* start Listing *

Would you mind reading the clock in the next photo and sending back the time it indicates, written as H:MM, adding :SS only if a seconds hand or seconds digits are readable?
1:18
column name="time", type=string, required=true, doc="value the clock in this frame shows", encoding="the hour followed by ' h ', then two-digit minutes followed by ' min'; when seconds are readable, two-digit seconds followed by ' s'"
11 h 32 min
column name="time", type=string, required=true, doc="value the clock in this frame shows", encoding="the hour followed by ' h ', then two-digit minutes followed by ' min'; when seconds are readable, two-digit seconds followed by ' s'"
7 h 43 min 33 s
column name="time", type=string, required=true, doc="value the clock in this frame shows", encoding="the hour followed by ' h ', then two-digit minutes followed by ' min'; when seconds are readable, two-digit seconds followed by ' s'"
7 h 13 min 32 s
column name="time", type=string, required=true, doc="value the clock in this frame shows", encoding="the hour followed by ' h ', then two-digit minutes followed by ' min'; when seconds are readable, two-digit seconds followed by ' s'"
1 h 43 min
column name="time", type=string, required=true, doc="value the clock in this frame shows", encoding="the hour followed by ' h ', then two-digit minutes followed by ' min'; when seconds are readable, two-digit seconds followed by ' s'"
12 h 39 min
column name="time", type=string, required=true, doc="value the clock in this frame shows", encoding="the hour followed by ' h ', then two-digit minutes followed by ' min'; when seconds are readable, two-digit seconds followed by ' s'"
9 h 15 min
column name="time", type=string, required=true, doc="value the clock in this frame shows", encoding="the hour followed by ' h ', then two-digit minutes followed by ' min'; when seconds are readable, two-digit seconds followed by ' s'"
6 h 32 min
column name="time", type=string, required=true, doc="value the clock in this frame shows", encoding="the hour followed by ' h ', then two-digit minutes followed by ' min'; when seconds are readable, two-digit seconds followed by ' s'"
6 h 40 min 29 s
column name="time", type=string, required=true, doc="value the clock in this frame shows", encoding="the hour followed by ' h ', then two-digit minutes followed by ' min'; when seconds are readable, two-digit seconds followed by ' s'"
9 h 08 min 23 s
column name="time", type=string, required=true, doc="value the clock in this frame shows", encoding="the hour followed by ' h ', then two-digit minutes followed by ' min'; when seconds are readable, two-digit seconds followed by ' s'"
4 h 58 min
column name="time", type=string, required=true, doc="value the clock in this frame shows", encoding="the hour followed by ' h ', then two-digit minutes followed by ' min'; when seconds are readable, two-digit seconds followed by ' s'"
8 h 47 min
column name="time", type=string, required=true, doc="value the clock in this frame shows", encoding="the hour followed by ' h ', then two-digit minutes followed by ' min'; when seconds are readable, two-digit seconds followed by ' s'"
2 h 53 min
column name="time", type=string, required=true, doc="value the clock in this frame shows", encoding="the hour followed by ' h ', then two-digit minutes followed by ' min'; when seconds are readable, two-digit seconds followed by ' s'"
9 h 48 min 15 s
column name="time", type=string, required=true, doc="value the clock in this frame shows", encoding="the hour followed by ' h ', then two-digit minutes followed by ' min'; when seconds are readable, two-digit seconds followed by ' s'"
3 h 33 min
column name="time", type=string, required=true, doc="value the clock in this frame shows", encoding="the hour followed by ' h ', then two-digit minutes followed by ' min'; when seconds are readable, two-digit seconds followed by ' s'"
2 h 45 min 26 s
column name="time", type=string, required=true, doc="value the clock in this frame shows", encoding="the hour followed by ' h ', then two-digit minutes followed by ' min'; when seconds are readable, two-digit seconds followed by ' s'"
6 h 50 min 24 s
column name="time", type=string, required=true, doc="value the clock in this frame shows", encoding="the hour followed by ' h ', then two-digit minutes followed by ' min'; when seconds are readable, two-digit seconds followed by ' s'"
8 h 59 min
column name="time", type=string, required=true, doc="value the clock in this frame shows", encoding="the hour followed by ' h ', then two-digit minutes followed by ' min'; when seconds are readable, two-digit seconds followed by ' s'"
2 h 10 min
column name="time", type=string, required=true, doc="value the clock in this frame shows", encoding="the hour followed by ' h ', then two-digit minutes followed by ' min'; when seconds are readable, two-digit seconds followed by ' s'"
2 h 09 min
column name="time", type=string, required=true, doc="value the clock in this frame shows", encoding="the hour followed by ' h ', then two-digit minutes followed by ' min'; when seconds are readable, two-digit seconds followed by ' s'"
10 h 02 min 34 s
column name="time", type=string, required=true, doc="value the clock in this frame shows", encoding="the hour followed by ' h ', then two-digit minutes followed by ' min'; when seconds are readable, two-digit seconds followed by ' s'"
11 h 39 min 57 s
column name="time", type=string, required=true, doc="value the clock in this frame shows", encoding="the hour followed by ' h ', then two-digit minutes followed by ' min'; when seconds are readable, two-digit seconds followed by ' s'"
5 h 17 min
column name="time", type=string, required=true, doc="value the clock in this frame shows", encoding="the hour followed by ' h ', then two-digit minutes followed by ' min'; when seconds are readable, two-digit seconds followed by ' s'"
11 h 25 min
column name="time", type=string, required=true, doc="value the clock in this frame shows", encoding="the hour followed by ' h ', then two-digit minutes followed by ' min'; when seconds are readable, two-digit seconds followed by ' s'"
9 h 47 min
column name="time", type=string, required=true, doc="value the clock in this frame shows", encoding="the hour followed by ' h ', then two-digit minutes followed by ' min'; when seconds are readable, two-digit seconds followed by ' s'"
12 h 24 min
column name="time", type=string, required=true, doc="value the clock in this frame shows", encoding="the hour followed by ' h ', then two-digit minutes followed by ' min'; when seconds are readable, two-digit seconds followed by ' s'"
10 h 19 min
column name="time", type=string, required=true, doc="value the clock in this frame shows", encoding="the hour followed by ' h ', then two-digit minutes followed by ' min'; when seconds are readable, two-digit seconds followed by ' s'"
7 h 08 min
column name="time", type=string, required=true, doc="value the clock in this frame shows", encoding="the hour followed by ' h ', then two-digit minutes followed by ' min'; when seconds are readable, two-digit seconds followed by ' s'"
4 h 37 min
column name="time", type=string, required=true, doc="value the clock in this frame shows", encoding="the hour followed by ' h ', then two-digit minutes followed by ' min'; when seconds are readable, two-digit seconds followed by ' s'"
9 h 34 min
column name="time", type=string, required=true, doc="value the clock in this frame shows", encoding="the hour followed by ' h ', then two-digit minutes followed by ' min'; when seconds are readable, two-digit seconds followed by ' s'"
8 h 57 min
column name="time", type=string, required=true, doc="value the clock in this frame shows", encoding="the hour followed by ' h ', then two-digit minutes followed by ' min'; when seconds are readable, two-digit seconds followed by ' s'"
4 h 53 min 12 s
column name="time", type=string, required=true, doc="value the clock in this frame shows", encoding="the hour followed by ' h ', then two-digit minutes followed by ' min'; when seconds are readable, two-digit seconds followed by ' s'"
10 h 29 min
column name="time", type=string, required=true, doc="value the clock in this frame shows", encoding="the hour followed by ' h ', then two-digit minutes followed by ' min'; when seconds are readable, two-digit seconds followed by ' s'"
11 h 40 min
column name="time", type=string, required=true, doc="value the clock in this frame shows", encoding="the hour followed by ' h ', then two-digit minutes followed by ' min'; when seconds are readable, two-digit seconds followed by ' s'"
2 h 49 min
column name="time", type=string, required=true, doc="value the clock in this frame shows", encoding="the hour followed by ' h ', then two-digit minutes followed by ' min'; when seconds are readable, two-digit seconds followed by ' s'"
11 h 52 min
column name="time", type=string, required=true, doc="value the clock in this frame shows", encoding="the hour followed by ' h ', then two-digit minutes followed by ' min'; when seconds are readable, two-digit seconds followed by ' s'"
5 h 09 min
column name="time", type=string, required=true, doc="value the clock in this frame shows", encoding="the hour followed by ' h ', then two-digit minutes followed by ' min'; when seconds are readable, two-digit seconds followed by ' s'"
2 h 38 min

* end Listing *

> **Given problem**: List each line in the entries above that contains the string "digits".

> **Full solution**:
Would you mind reading the clock in the next photo and sending back the time it indicates, written as H:MM, adding :SS only if a seconds hand or seconds digits are readable?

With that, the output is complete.